Scope Expansion / Reduction

  • Expansion: Requires evaluation of the new activities/sites (often via special or next scheduled audit), competence review, and audit-time adjustment.
  • Reduction: Applied when parts of the scope are no longer implemented or repeatedly nonconforming; reductions are reflected on the certificate and public listings.

What We Expect From Certified Clients

  • Maintain conformity with the standard and notify us promptly of significant changes (scope, sites, structure, technology, outsourcing).
  • Provide access to sites, records, and personnel for audits (including remote/hybrid where agreed).
  • Use the GCAI Certification Mark correctly (see “Certificate & Logo Usage Policy”).
  • Address nonconformities within agreed timelines.

Governance, Impartiality & Records

  • Decision makers are independent of audit teams (17021-1).
  • Impartiality risks are monitored by our Impartiality Committee; conflicts are identified and controlled.
  • Certification records (audits, decisions, NC closures, complaints) are confidentially retained for at least two certification cycles and may be reviewed by the accreditation body.

Appeals & Complaints

If you disagree with a decision or wish to raise a concern:

  • Appeals (clients): Submit in writing within 30 days of the decision.

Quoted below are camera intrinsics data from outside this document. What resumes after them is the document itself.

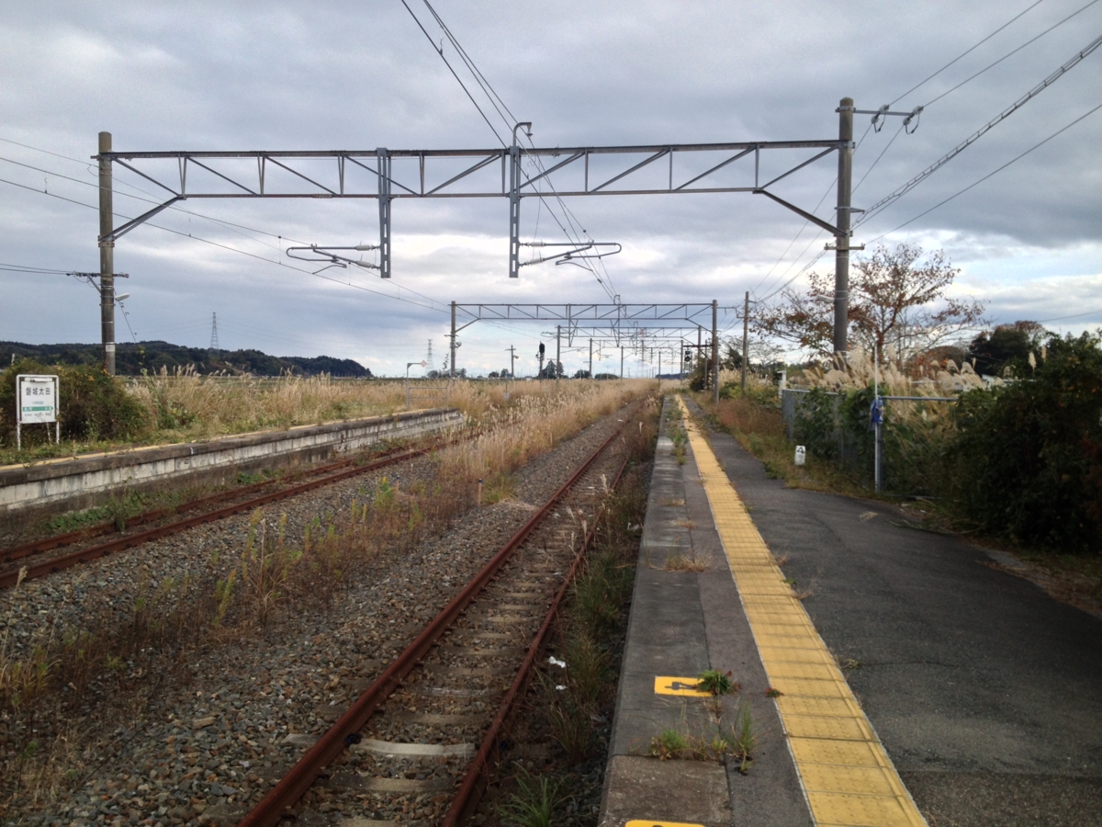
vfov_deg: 40.7
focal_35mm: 35
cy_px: 414
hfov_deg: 52.6
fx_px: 1114
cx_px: 551
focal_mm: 4.28
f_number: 2.4
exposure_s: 1/717
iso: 50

We acknowledge in 5 working days and an independent Appeals Committee issues a binding decision within 30 working days (or with justified extension).
  • Complaints (any stakeholder): Acknowledge in 3 working days; investigated by independent personnel; formal response typically within 30 working days.
  • See full Appeals & Complaints Process (link) for steps, timelines, and escalation to the Impartiality Committee.